Seanad debates

Wednesday, 7 June 2006

Health (Repayment Scheme) Bill 2006: Second Stage.

 

4:00 pm

Photo of Feargal QuinnFeargal Quinn (Independent)

I welcome the Minister of State to the House. It must be somewhat embarrassing for the Government that, for the second successive week, this House is considering a Bill the purpose of which is to undo a mistake which could have been avoided in the first place. While I have no particular wish to create more embarrassment for the Government, I would like to focus my contribution on the somewhat creaky nature of the administrative machine that seems to operate in this country.

This Bill became a necessity because of a serious and long-standing administrative failure, a failure that went on for a much longer period than that covered in the redress scheme created under the Bill. Since the 1970s, the twilight years of many old people were made more difficult than they needed to have been because they did not get their due entitlements under legislation. Very many of these people are long since dead and there is nothing we can do to redress the wrong that was done to them.

I wish to be precise about the nature of this wrong. I would never argue that older people in State care should not contribute to some extent to the costs of their maintenance if they are able to do so. This is not the issue. However, what was wrong in this case was that money was taken from people illegally. Not to put too fine a point on it, this money was stolen from them. Even worse, the entity which stole from them was the State itself, the very body that should have been standing up for them and defending their rights.

I am profoundly worried by this blatant instance of the State breaking its own laws because I think it has the direst implications for the health of our democracy. Above all else, a democracy essentially concerns rule by law, a rule which should apply to the State as well as the citizen. The principle that the law applies to everyone is the strongest defence of all the freedoms we hold dear.
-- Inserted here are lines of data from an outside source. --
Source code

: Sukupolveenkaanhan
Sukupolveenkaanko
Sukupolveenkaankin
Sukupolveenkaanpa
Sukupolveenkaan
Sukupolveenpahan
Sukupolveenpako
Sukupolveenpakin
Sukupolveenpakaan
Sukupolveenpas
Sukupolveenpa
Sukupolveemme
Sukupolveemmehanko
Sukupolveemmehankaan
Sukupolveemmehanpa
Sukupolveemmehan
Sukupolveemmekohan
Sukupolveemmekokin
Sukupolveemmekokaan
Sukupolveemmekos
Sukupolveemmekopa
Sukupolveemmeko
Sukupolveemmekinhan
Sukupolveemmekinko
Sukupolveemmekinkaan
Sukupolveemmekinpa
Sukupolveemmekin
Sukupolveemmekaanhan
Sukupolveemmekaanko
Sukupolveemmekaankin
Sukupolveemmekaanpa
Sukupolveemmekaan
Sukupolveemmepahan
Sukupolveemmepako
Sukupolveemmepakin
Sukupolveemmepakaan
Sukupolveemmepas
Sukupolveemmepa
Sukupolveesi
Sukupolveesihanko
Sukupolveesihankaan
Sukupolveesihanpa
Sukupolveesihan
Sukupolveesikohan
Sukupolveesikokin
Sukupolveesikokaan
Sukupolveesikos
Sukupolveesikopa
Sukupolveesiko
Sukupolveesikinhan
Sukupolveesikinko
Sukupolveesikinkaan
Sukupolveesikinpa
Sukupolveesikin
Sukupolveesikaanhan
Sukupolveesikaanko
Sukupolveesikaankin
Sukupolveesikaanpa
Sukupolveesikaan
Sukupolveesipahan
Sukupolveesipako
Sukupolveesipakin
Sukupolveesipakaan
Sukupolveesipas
I am not suggesting that any member of the Government or these Houses wishes to set aside the law or act contrary to it but the fact remains that in this case all the powers of the State were harnessed over a period of many years to break the law. What made it even worse was that the people who suffered under this illegal activity were among the weakest and most vulnerable in our society. We know about this so I am repeating what has been said before.

We should be so concerned about this lapse that we should take very good care that it never happens again. Yet, I see no evidence of any action that will ensure this outcome. The Bill before us seeks to make redress to some of those who were offended against but it does nothing to reduce the possibility of a similar mistake happening again. I would like to hear the Minister of State's views but it appears that this is the case.

This was basically an administrative error and much of it was compounded over the years by political neglect from successive Ministers. We have a mechanism in place that is meant to address such errors and prevent their recurrence, namely, the Office of the Ombudsman. To their eternal credit, this particular problem was identified by more than one Ombudsman and signalled to the political establishment and to the public in the appropriate way. Yet, despite all this signalling, no notice was taken of it by anybody and so, year after year, the State went on blithely breaking its own law.

The fact that this happened and was allowed to happen surely reveals a fundamental defect in our system. We have burdened the Ombudsman with the responsibility for identifying administrative defects but, incredibly, we have burdened nobody with the responsibility for seeing that such defects are speedily addressed once they have been identified. I would like to hear the Minister of State's views on this matter. We can and, hopefully, will pass this Bill but we cannot buy our way out of this problem so easily. Until we address the issue directly, we are just asking for the situation to happen again and again.

I look forward to hearing the Minister's response and will listen intently to it. The Bill must and, I hope, will be passed but I would like to find out how we can take steps to ensure such a scenario never happens again.